Among these entries, how many lines contain "center"? Say the number and nothing else.

[Data supplied]

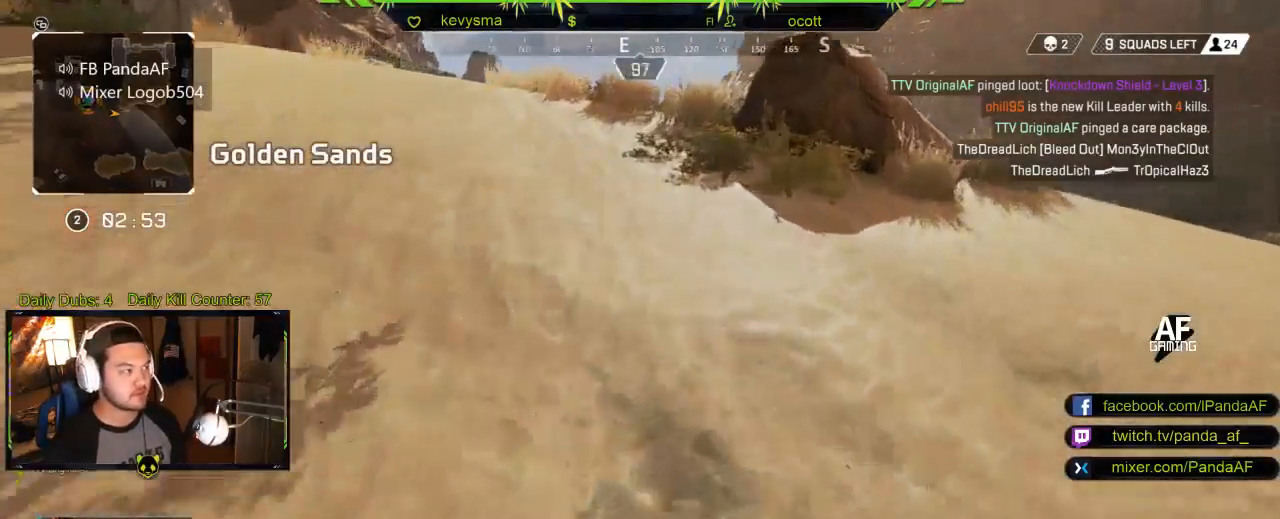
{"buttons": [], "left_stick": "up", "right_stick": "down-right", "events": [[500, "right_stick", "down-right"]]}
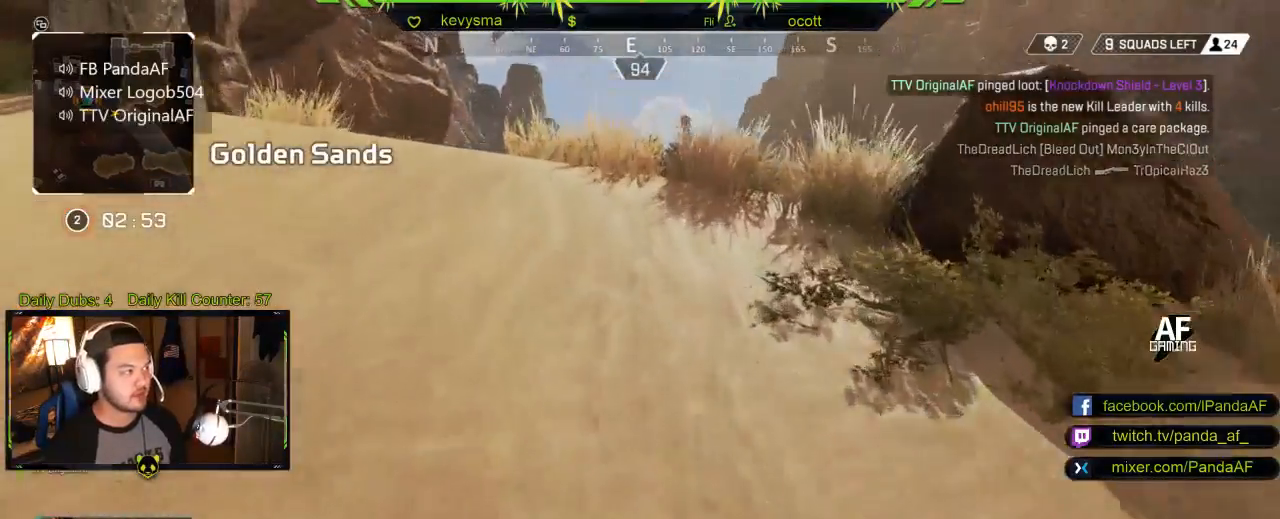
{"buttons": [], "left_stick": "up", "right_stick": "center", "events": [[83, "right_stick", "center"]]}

[/Data supplied]
[Data supplied]

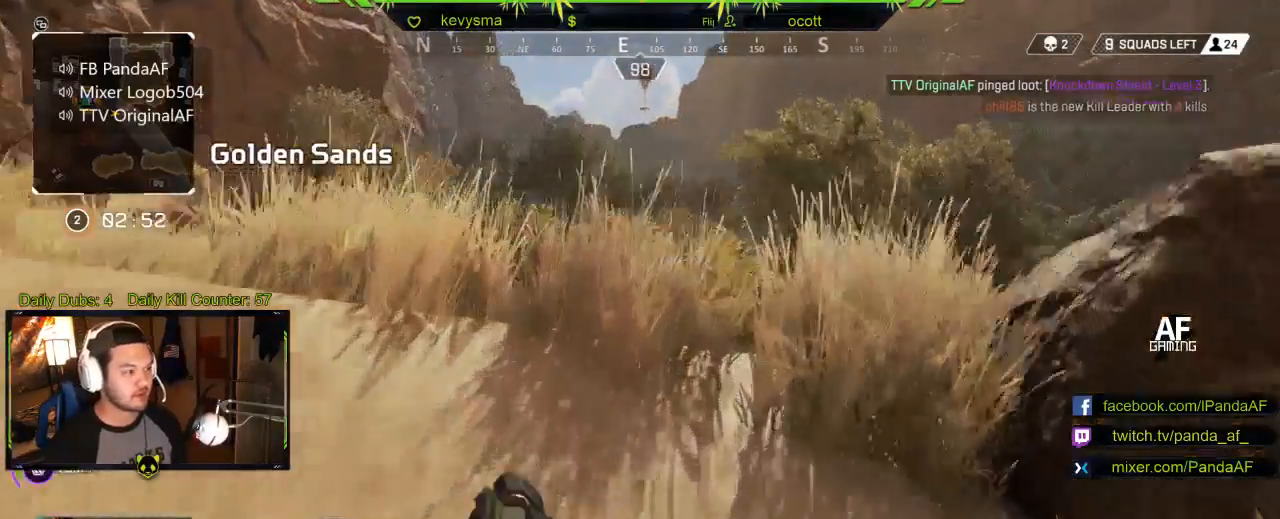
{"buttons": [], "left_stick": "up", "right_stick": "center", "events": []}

[/Data supplied]

● **Written response**
2